Master Thesis Defense: Qingbo Kang
Speaker: Qingbo Kang
Supervisor: Dr. T. Fevens
Drs. T. D. Bui, A. Krzyzak, D. Pankratov (Chair)
Title: Medical Image Segmentation by Deep Convolutional Neural Networks
Date: Thursday, August 1, 2019
Place: EV 1.162
Medical image segmentation is a fundamental and critical step for medical image analysis. Due to the complexity and diversity of medical images, the segmentation of medical images continues to be a challenging problem. Recently, deep learning techniques, especially Convolution Neural Networks (CNNs) have received extensive research and achieve great success in many vision tasks. Specifically, with the advent of Fully Convolutional Networks (FCNs), automatic medical image segmentation based on FCNs is a promising research field. This thesis focuses on two medical image segmentation tasks: lung segmentation in chest X-ray images and nuclei segmentation in histopathological images.
For the lung segmentation task, we investigate several FCNs that have been successful in semantic and medical image segmentation. We evaluate the performance of these different FCNs on three publicly available chest X-ray image datasets.
For the nuclei segmentation task, since the challenges of this task are difficulty in segmenting the small, overlapping and touching nuclei, and limited ability of generalization to nuclei in different organs and tissue types, we propose a novel nuclei segmentation approach based on a two-stage learning framework and Deep Layer Aggregation (DLA). We convert the original binary segmentation task into a two-step task by adding nuclei-boundary prediction (3-classes) as an intermediate step. To solve our two-step task, we design a two-stage learning framework by stacking two U-Nets. The first stage estimates nuclei and their coarse boundaries while the second stage outputs the final fine-grained segmentation map.

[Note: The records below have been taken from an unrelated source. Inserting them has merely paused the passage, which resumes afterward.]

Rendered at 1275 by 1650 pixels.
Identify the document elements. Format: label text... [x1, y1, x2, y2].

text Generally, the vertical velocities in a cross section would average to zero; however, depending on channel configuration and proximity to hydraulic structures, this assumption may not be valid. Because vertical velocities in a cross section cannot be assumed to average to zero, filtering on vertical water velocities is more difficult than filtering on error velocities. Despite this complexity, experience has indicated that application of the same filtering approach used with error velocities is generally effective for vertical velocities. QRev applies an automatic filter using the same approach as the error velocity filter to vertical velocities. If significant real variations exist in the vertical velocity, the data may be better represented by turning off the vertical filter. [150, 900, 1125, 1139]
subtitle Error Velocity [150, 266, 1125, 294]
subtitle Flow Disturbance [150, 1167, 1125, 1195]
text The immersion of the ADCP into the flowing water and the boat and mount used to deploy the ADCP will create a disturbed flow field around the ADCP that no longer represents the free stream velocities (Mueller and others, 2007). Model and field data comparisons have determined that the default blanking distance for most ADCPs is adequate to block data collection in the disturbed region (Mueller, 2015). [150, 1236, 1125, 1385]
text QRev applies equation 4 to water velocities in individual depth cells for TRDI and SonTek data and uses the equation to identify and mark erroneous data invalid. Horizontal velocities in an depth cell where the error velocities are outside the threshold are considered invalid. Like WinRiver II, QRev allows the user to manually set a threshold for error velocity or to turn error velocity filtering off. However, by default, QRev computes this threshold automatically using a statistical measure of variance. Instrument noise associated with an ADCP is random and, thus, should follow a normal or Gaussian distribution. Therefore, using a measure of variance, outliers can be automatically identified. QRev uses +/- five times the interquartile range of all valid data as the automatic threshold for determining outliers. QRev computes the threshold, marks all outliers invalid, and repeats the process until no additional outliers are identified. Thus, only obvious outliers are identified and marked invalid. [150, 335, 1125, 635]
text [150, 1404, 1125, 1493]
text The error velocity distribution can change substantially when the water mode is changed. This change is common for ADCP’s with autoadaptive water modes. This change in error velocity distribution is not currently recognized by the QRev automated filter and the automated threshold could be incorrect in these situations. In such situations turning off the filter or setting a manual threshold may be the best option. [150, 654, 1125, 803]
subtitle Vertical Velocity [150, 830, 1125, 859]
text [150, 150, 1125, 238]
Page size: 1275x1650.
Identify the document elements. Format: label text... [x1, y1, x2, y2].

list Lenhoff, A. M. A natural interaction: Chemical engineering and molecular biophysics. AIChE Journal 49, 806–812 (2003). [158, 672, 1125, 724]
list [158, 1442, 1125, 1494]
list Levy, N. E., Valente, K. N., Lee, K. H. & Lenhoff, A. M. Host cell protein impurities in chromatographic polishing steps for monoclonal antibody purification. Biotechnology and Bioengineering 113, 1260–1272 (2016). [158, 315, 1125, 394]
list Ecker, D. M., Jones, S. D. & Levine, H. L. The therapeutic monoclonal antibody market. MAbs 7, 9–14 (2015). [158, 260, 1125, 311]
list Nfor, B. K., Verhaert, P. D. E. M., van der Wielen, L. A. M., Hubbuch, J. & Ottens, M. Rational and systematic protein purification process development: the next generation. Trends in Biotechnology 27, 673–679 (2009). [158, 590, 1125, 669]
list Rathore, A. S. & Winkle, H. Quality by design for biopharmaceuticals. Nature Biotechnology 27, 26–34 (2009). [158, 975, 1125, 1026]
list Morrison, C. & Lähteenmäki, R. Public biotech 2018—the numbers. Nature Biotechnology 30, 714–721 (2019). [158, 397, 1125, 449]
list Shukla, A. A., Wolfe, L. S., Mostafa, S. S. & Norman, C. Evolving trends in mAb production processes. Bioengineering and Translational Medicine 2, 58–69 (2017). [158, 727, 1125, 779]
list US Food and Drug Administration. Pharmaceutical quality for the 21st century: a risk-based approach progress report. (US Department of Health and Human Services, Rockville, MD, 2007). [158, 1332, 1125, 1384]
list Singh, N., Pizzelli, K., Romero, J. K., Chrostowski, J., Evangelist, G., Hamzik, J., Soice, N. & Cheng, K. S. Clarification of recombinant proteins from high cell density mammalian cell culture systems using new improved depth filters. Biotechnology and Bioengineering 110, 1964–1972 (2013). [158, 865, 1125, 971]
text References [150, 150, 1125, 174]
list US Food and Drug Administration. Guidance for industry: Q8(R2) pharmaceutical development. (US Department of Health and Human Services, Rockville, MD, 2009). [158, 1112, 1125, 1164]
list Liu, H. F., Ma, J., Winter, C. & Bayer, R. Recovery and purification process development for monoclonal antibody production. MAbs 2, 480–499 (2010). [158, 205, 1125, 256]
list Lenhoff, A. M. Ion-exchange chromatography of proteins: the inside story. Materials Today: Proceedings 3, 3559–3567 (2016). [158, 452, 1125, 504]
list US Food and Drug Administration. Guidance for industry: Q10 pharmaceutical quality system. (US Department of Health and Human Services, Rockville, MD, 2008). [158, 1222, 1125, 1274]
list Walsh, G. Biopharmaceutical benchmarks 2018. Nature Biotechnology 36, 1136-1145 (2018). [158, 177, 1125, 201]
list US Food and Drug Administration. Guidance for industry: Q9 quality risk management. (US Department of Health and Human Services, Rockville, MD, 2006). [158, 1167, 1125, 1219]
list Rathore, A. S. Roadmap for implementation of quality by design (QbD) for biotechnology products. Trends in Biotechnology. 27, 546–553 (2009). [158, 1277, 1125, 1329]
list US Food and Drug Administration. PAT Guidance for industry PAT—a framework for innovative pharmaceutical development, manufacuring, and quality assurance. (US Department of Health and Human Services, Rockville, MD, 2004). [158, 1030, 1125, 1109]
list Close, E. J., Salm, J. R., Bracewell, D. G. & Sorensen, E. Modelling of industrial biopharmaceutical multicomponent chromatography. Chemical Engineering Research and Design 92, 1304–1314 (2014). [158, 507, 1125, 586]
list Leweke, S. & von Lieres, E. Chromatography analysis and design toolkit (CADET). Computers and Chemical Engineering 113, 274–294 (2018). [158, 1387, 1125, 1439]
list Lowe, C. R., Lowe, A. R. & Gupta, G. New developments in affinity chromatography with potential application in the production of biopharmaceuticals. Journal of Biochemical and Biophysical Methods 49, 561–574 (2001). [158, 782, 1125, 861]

Furthermore, we also extend the U-Nets with DLA by iteratively merging features across different levels. We evaluate our proposed method on two public diverse nuclei datasets. The experimental results show that our proposed approach outperforms many standard segmentation architectures and
recently proposed nuclei segmentation methods, and can be easily generalized across different cell types in various organs.